• WORK TASK
Swap "AirPods Max" for "AirPods Pro" throughout the following items and reproduce them with everything else unchanged.

• RECORDS TO USE
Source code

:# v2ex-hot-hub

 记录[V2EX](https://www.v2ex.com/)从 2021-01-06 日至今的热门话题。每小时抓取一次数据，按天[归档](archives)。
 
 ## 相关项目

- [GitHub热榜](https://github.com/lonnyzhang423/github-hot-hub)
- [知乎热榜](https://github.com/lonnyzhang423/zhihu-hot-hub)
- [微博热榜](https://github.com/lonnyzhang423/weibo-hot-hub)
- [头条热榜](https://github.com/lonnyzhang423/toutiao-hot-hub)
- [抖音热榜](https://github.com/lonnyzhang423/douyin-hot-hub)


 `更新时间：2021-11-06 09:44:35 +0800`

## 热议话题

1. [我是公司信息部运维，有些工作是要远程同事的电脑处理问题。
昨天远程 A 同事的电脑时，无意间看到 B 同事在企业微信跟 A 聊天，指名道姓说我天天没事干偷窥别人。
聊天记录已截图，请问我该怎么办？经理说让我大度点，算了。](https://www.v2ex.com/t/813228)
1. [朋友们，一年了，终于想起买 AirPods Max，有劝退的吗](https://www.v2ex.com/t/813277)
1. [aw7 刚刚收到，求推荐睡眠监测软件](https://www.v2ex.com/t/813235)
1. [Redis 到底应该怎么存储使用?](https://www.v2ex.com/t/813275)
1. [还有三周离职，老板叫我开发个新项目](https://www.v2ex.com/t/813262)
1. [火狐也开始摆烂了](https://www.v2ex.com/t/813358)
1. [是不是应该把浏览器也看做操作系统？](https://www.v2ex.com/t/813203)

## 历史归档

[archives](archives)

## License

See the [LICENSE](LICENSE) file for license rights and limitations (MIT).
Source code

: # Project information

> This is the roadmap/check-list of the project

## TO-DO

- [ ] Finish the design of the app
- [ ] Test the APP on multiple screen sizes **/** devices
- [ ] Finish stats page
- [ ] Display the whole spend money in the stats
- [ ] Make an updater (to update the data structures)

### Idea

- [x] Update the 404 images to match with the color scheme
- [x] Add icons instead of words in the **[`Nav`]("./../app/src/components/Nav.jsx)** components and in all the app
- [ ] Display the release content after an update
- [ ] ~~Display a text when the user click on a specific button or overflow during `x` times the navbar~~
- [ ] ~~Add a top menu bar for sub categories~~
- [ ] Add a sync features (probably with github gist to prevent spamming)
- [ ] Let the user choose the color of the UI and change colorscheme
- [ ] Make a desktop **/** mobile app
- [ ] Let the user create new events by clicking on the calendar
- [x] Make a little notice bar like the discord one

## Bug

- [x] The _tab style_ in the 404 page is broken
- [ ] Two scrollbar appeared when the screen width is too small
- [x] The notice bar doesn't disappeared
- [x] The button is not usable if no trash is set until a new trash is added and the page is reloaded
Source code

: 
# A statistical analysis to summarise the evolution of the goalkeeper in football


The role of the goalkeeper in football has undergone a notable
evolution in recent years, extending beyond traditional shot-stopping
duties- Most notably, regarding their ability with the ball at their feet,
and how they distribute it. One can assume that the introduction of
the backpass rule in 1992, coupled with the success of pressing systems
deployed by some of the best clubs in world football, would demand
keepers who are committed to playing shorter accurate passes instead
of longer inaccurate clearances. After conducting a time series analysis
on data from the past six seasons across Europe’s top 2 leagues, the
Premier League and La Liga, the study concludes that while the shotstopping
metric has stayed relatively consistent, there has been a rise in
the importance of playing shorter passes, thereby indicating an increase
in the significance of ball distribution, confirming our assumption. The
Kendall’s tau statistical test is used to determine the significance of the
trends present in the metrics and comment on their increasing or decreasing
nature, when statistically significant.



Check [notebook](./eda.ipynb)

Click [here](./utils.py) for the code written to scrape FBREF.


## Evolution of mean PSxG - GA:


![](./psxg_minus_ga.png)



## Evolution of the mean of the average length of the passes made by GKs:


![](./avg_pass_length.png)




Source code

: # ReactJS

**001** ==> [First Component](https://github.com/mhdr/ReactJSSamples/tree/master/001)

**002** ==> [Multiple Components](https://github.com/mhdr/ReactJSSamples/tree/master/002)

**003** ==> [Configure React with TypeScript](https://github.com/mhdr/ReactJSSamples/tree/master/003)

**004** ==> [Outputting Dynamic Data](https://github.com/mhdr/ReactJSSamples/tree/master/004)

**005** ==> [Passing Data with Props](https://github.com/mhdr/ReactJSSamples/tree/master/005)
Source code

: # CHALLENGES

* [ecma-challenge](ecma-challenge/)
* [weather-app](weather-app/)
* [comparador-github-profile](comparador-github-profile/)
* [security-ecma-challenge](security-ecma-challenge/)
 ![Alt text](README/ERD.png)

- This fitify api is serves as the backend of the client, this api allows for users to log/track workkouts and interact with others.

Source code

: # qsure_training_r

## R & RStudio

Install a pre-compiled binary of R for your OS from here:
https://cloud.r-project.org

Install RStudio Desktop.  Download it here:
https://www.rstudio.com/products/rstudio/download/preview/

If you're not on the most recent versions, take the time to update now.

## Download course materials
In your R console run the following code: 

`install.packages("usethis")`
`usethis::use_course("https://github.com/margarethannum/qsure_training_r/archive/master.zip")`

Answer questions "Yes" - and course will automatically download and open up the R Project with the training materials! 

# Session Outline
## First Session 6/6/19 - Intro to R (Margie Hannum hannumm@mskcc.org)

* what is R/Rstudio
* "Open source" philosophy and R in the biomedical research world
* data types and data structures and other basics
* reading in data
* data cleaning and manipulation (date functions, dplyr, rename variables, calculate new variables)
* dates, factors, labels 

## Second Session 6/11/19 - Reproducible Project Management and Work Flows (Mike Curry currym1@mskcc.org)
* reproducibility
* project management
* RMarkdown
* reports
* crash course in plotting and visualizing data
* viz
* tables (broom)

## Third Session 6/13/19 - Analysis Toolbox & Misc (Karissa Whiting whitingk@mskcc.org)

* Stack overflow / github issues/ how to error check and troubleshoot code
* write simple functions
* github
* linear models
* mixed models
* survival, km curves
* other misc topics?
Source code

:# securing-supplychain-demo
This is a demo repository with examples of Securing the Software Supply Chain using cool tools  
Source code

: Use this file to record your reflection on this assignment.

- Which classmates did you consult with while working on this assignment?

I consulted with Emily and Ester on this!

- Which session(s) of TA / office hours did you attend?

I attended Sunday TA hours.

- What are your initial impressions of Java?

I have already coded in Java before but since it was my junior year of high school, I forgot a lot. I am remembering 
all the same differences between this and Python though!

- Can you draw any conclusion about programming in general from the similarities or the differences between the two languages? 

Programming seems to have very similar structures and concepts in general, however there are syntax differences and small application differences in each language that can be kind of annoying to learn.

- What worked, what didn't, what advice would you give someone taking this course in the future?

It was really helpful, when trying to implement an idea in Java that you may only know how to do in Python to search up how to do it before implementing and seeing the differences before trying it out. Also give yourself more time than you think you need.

• SOLUTION
Source code

:# v2ex-hot-hub

 记录[V2EX](https://www.v2ex.com/)从 2021-01-06 日至今的热门话题。每小时抓取一次数据，按天[归档](archives)。
 
 ## 相关项目

- [GitHub热榜](https://github.com/lonnyzhang423/github-hot-hub)
- [知乎热榜](https://github.com/lonnyzhang423/zhihu-hot-hub)
- [微博热榜](https://github.com/lonnyzhang423/weibo-hot-hub)
- [头条热榜](https://github.com/lonnyzhang423/toutiao-hot-hub)
- [抖音热榜](https://github.com/lonnyzhang423/douyin-hot-hub)


 `更新时间：2021-11-06 09:44:35 +0800`

## 热议话题

1. [我是公司信息部运维，有些工作是要远程同事的电脑处理问题。
昨天远程 A 同事的电脑时，无意间看到 B 同事在企业微信跟 A 聊天，指名道姓说我天天没事干偷窥别人。
聊天记录已截图，请问我该怎么办？经理说让我大度点，算了。](https://www.v2ex.com/t/813228)
1. [朋友们，一年了，终于想起买 AirPods Pro，有劝退的吗](https://www.v2ex.com/t/813277)
1. [aw7 刚刚收到，求推荐睡眠监测软件](https://www.v2ex.com/t/813235)
1. [Redis 到底应该怎么存储使用?](https://www.v2ex.com/t/813275)
1. [还有三周离职，老板叫我开发个新项目](https://www.v2ex.com/t/813262)
1. [火狐也开始摆烂了](https://www.v2ex.com/t/813358)
1. [是不是应该把浏览器也看做操作系统？](https://www.v2ex.com/t/813203)

## 历史归档

[archives](archives)

## License

See the [LICENSE](LICENSE) file for license rights and limitations (MIT).
Source code

: # Project information

> This is the roadmap/check-list of the project

## TO-DO

- [ ] Finish the design of the app
- [ ] Test the APP on multiple screen sizes **/** devices
- [ ] Finish stats page
- [ ] Display the whole spend money in the stats
- [ ] Make an updater (to update the data structures)

### Idea

- [x] Update the 404 images to match with the color scheme
- [x] Add icons instead of words in the **[`Nav`]("./../app/src/components/Nav.jsx)** components and in all the app
- [ ] Display the release content after an update
- [ ] ~~Display a text when the user click on a specific button or overflow during `x` times the navbar~~
- [ ] ~~Add a top menu bar for sub categories~~
- [ ] Add a sync features (probably with github gist to prevent spamming)
- [ ] Let the user choose the color of the UI and change colorscheme
- [ ] Make a desktop **/** mobile app
- [ ] Let the user create new events by clicking on the calendar
- [x] Make a little notice bar like the discord one

## Bug

- [x] The _tab style_ in the 404 page is broken
- [ ] Two scrollbar appeared when the screen width is too small
- [x] The notice bar doesn't disappeared
- [x] The button is not usable if no trash is set until a new trash is added and the page is reloaded
Source code

: 
# A statistical analysis to summarise the evolution of the goalkeeper in football


The role of the goalkeeper in football has undergone a notable
evolution in recent years, extending beyond traditional shot-stopping
duties- Most notably, regarding their ability with the ball at their feet,
and how they distribute it. One can assume that the introduction of
the backpass rule in 1992, coupled with the success of pressing systems
deployed by some of the best clubs in world football, would demand
keepers who are committed to playing shorter accurate passes instead
of longer inaccurate clearances. After conducting a time series analysis
on data from the past six seasons across Europe’s top 2 leagues, the
Premier League and La Liga, the study concludes that while the shotstopping
metric has stayed relatively consistent, there has been a rise in
the importance of playing shorter passes, thereby indicating an increase
in the significance of ball distribution, confirming our assumption. The
Kendall’s tau statistical test is used to determine the significance of the
trends present in the metrics and comment on their increasing or decreasing
nature, when statistically significant.



Check [notebook](./eda.ipynb)

Click [here](./utils.py) for the code written to scrape FBREF.


## Evolution of mean PSxG - GA:


![](./psxg_minus_ga.png)



## Evolution of the mean of the average length of the passes made by GKs:


![](./avg_pass_length.png)




Source code

: # ReactJS

**001** ==> [First Component](https://github.com/mhdr/ReactJSSamples/tree/master/001)

**002** ==> [Multiple Components](https://github.com/mhdr/ReactJSSamples/tree/master/002)

**003** ==> [Configure React with TypeScript](https://github.com/mhdr/ReactJSSamples/tree/master/003)

**004** ==> [Outputting Dynamic Data](https://github.com/mhdr/ReactJSSamples/tree/master/004)

**005** ==> [Passing Data with Props](https://github.com/mhdr/ReactJSSamples/tree/master/005)
Source code

: # CHALLENGES

* [ecma-challenge](ecma-challenge/)
* [weather-app](weather-app/)
* [comparador-github-profile](comparador-github-profile/)
* [security-ecma-challenge](security-ecma-challenge/)
 ![Alt text](README/ERD.png)

- This fitify api is serves as the backend of the client, this api allows for users to log/track workkouts and interact with others.

Source code

: # qsure_training_r

## R & RStudio

Install a pre-compiled binary of R for your OS from here:
https://cloud.r-project.org

Install RStudio Desktop.  Download it here:
https://www.rstudio.com/products/rstudio/download/preview/

If you're not on the most recent versions, take the time to update now.

## Download course materials
In your R console run the following code: 

`install.packages("usethis")`
`usethis::use_course("https://github.com/margarethannum/qsure_training_r/archive/master.zip")`

Answer questions "Yes" - and course will automatically download and open up the R Project with the training materials! 

# Session Outline
## First Session 6/6/19 - Intro to R (Margie Hannum hannumm@mskcc.org)

* what is R/Rstudio
* "Open source" philosophy and R in the biomedical research world
* data types and data structures and other basics
* reading in data
* data cleaning and manipulation (date functions, dplyr, rename variables, calculate new variables)
* dates, factors, labels 

## Second Session 6/11/19 - Reproducible Project Management and Work Flows (Mike Curry currym1@mskcc.org)
* reproducibility
* project management
* RMarkdown
* reports
* crash course in plotting and visualizing data
* viz
* tables (broom)

## Third Session 6/13/19 - Analysis Toolbox & Misc (Karissa Whiting whitingk@mskcc.org)

* Stack overflow / github issues/ how to error check and troubleshoot code
* write simple functions
* github
* linear models
* mixed models
* survival, km curves
* other misc topics?
Source code

:# securing-supplychain-demo
This is a demo repository with examples of Securing the Software Supply Chain using cool tools  
Source code

: Use this file to record your reflection on this assignment.

- Which classmates did you consult with while working on this assignment?

I consulted with Emily and Ester on this!

- Which session(s) of TA / office hours did you attend?

I attended Sunday TA hours.

- What are your initial impressions of Java?

I have already coded in Java before but since it was my junior year of high school, I forgot a lot. I am remembering 
all the same differences between this and Python though!

- Can you draw any conclusion about programming in general from the similarities or the differences between the two languages? 

Programming seems to have very similar structures and concepts in general, however there are syntax differences and small application differences in each language that can be kind of annoying to learn.

- What worked, what didn't, what advice would you give someone taking this course in the future?

It was really helpful, when trying to implement an idea in Java that you may only know how to do in Python to search up how to do it before implementing and seeing the differences before trying it out. Also give yourself more time than you think you need.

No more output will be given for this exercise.